◆ EXERCISE DIRECTIONS: Could you copy out all of the records below exactly, leaving out every picture?

--- SOURCE DATA ---

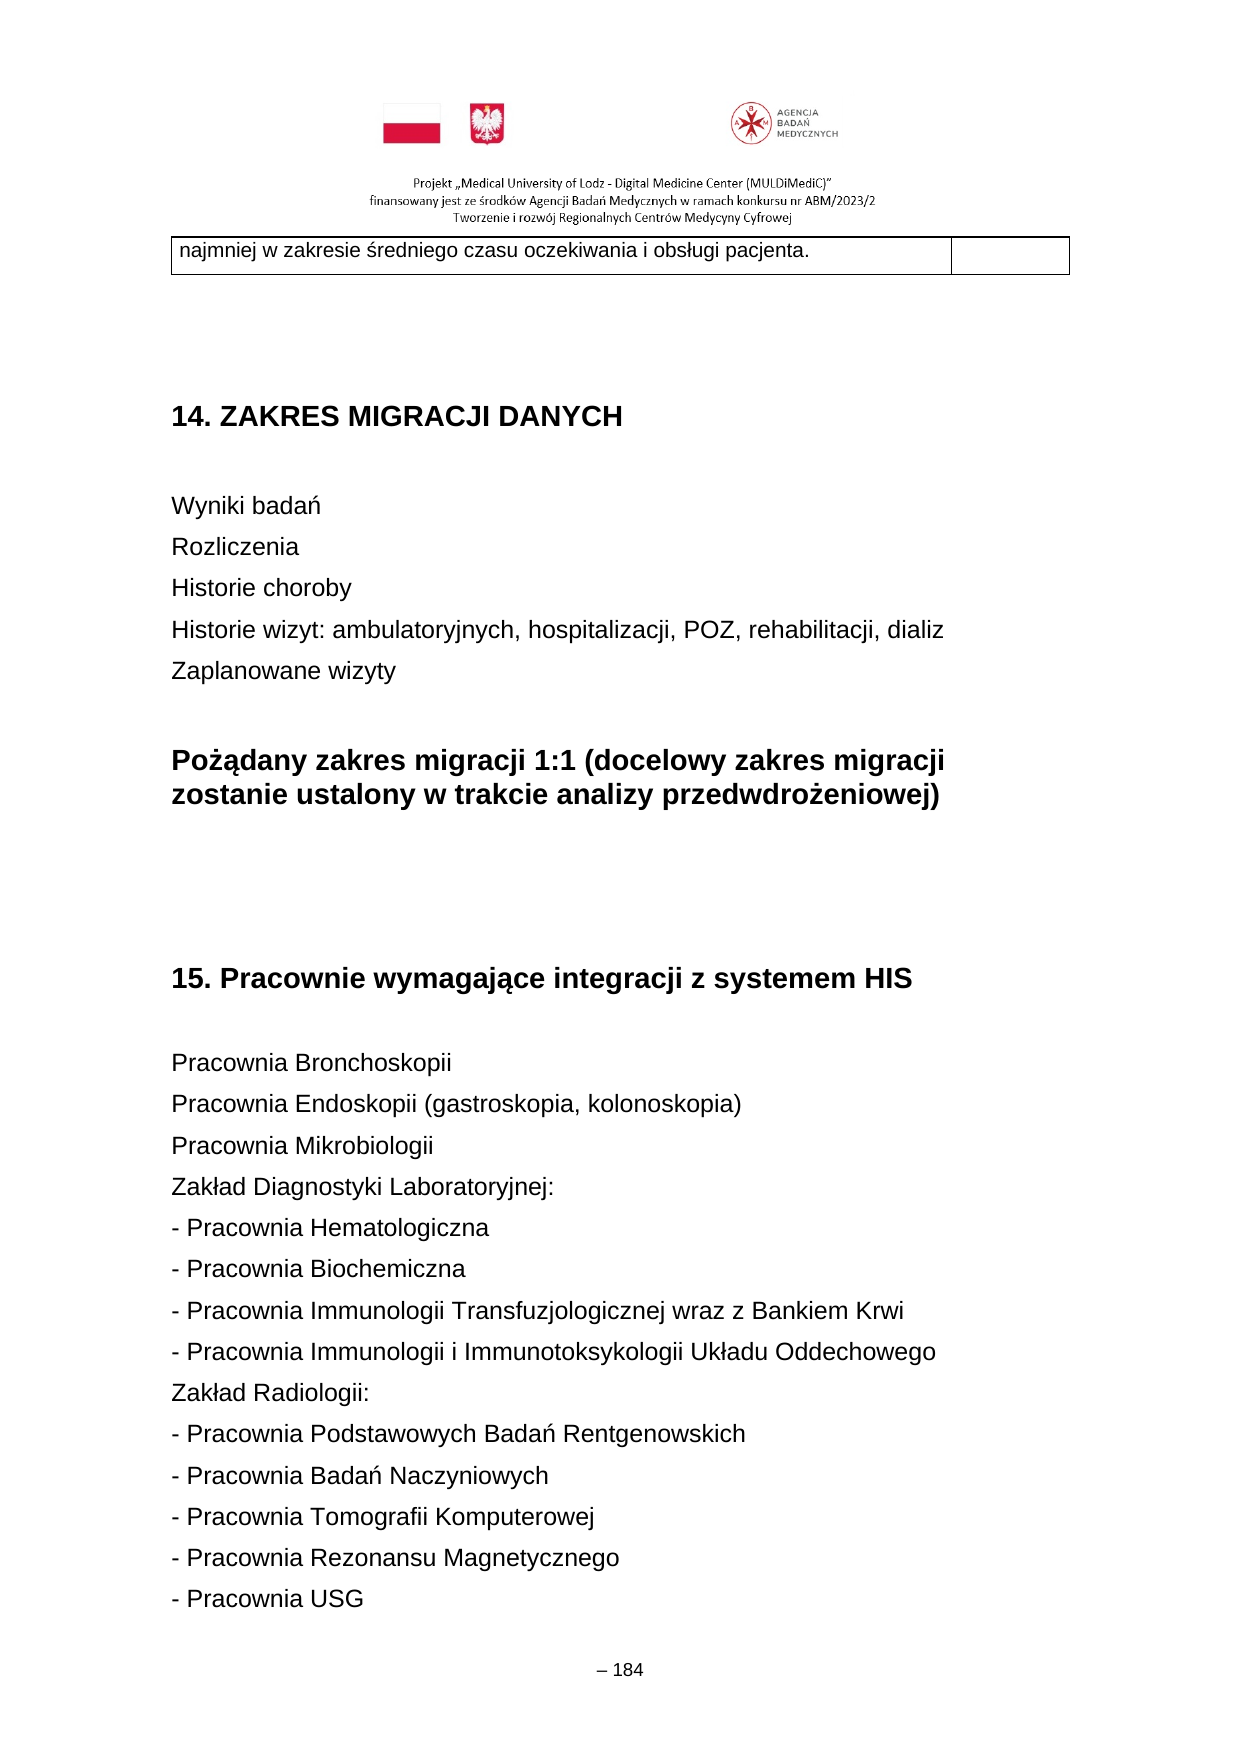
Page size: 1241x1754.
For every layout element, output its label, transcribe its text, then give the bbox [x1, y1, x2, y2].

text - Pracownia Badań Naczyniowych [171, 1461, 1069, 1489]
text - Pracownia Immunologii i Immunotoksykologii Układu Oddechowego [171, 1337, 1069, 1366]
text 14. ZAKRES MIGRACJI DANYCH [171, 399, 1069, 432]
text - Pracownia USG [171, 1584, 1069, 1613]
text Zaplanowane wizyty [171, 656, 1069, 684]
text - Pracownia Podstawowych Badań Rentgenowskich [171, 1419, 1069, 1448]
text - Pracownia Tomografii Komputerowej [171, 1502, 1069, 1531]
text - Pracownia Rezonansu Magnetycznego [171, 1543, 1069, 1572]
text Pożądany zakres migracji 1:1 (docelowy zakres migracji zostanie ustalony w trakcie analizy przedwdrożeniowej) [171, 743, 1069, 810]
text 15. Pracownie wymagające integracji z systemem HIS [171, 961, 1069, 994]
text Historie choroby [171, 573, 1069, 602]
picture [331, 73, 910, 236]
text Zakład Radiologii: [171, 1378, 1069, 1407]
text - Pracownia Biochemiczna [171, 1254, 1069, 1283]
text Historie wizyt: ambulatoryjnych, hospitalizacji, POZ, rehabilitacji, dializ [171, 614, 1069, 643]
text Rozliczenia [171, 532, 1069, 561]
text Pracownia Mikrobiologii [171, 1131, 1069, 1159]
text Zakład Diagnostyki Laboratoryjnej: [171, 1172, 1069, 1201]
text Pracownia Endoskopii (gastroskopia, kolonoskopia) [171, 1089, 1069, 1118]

---

◆ OUTPUT OF THE EXERCISE:
Page size: 1241x1754.
For every layout element, output its label, transcribe its text, then give the bbox [x1, y1, x2, y2].

text - Pracownia Badań Naczyniowych [171, 1461, 1069, 1489]
text - Pracownia Immunologii i Immunotoksykologii Układu Oddechowego [171, 1337, 1069, 1366]
text 14. ZAKRES MIGRACJI DANYCH [171, 399, 1069, 432]
text - Pracownia USG [171, 1584, 1069, 1613]
text Zaplanowane wizyty [171, 656, 1069, 684]
text - Pracownia Podstawowych Badań Rentgenowskich [171, 1419, 1069, 1448]
text - Pracownia Tomografii Komputerowej [171, 1502, 1069, 1531]
text - Pracownia Rezonansu Magnetycznego [171, 1543, 1069, 1572]
text Pożądany zakres migracji 1:1 (docelowy zakres migracji zostanie ustalony w trakcie analizy przedwdrożeniowej) [171, 743, 1069, 810]
text 15. Pracownie wymagające integracji z systemem HIS [171, 961, 1069, 994]
text Historie choroby [171, 573, 1069, 602]
picture [331, 73, 910, 236]
text Zakład Radiologii: [171, 1378, 1069, 1407]
text - Pracownia Biochemiczna [171, 1254, 1069, 1283]
text Historie wizyt: ambulatoryjnych, hospitalizacji, POZ, rehabilitacji, dializ [171, 614, 1069, 643]
text Rozliczenia [171, 532, 1069, 561]
text Pracownia Mikrobiologii [171, 1131, 1069, 1159]
text Zakład Diagnostyki Laboratoryjnej: [171, 1172, 1069, 1201]
text Pracownia Endoskopii (gastroskopia, kolonoskopia) [171, 1089, 1069, 1118]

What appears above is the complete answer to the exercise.